Tuesday, October 25, 2011

Invocation

Note: This is the first Occupy poem I felt good enough to share. More are coming. Enjoy!

This marginalized American body
is a descendent of multiple rebellions.

I invoke
colonists throwing chests
of tea overboard on a cold Boston
night in November.

I invoke
women who realized that the baring
the next generation of Americans
should give them double say
in the country’s future, not none,
and went to jail for the basic right
to cast a ballot.

I invoke
the year long bus boycott in Montgomery
after they arrested Rosa Parks
for deciding she simply wasn’t
going to surrender
her seat another time
to another white man.

I invoke
the spirit of NYC drag queens and queers
who saw cops once more
invading the only safe space they had,
a little bar on Christopher Street
on the last Saturday in June
in the summer of ‘69
as the final straw
and opted to rebel rather than surrender.

I invoke
a too little known occupation
in San Francisco in 1977
in which people with disabilities,
some of whom risked their very lives by participating,
occupied an Secretary of Health, Education, and Welfare’s
in San Francisco for 26 days, the longest siege of a federal office
in the nation’s history, which resulted in the signing of Section 504,
a law I still depend on daily.

I am occupying
so when future generations
need someone to invoke
they will have Occupy Wall Street,
Occupy Springfield, and Occupy Together
to remember.

1 comment:

  1. I fear that the majority of those that are "occupying" haven't a clue what the purpose of the initial most modern occupy was centralized around.
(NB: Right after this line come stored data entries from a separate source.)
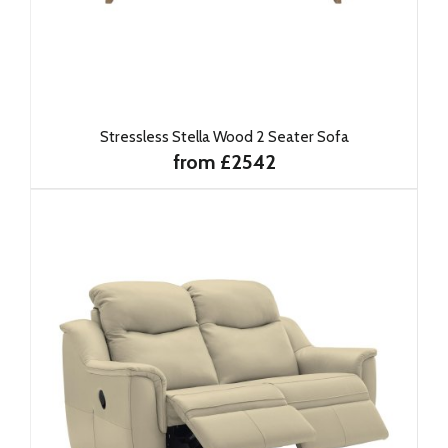
Stressless Stella Wood 2 Seater Sofa
from £2542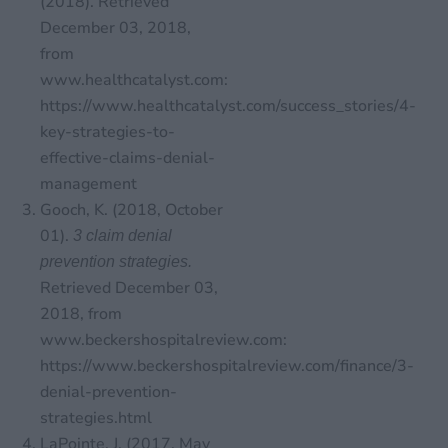
(2018). Retrieved
December 03, 2018,
from
www.healthcatalyst.com:
https://www.healthcatalyst.com/success_stories/4-
key-strategies-to-
effective-claims-denial-
management
Gooch, K. (2018, October
01).
3 claim denial
prevention strategies.
Retrieved December 03,
2018, from
www.beckershospitalreview.com:
https://www.beckershospitalreview.com/finance/3-
denial-prevention-
strategies.html
LaPointe, J. (2017, May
I do hope that when you "invoke" and reference the events in your poem that you fully comprehend the historical significance and resulting bi-products that seem to be perpetuating and fueling the flames of injustice that you claim to "invoke." For if the cause is in the hands of those whom do not and will not take the time to fathom the depth of the bureaucracy then I fear we will be only worse off as misguided motives in masses can have disastrous effects. Good write, and kudos for having the fortitude to write politically. Just remember that nothing is really what it seems and it is often at the end of the game that the fog is lifted for all to the see the wolves, where ever it is that they covet.